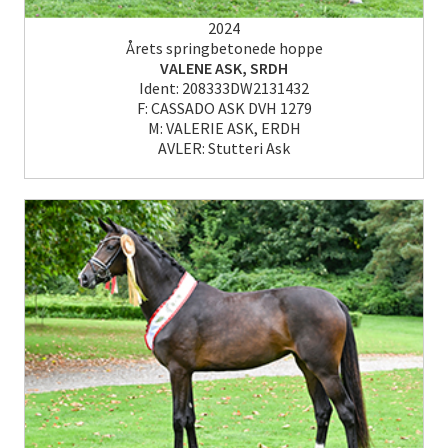
2024
Årets springbetonede hoppe
VALENE ASK, SRDH
Ident: 208333DW2131432
F: CASSADO ASK DVH 1279
M: VALERIE ASK, ERDH
AVLER: Stutteri Ask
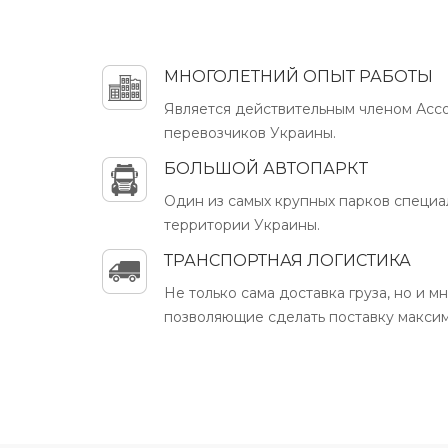
МНОГОЛЕТНИЙ ОПЫТ РАБОТЫ
Является действительным членом Ас
перевозчиков Украины.
БОЛЬШОЙ АВТОПАРКT
Один из самых крупных парков специа
территории Украины.
ТРАНСПОРТНАЯ ЛОГИСТИКА
Не только сама доставка груза, но и м
позволяющие сделать поставку макси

JOB: All of the material above is to be copied exactly, except for its images.

RESPONSE TO THE TASK:
2024
Årets springbetonede hoppe
VALENE ASK, SRDH
Ident: 208333DW2131432
F: CASSADO ASK DVH 1279
M: VALERIE ASK, ERDH
AVLER: Stutteri Ask
МНОГОЛЕТНИЙ ОПЫТ РАБОТЫ
Является действительным членом Ас
перевозчиков Украины.
БОЛЬШОЙ АВТОПАРКT
Один из самых крупных парков специа
территории Украины.
ТРАНСПОРТНАЯ ЛОГИСТИКА
Не только сама доставка груза, но и м
позволяющие сделать поставку макси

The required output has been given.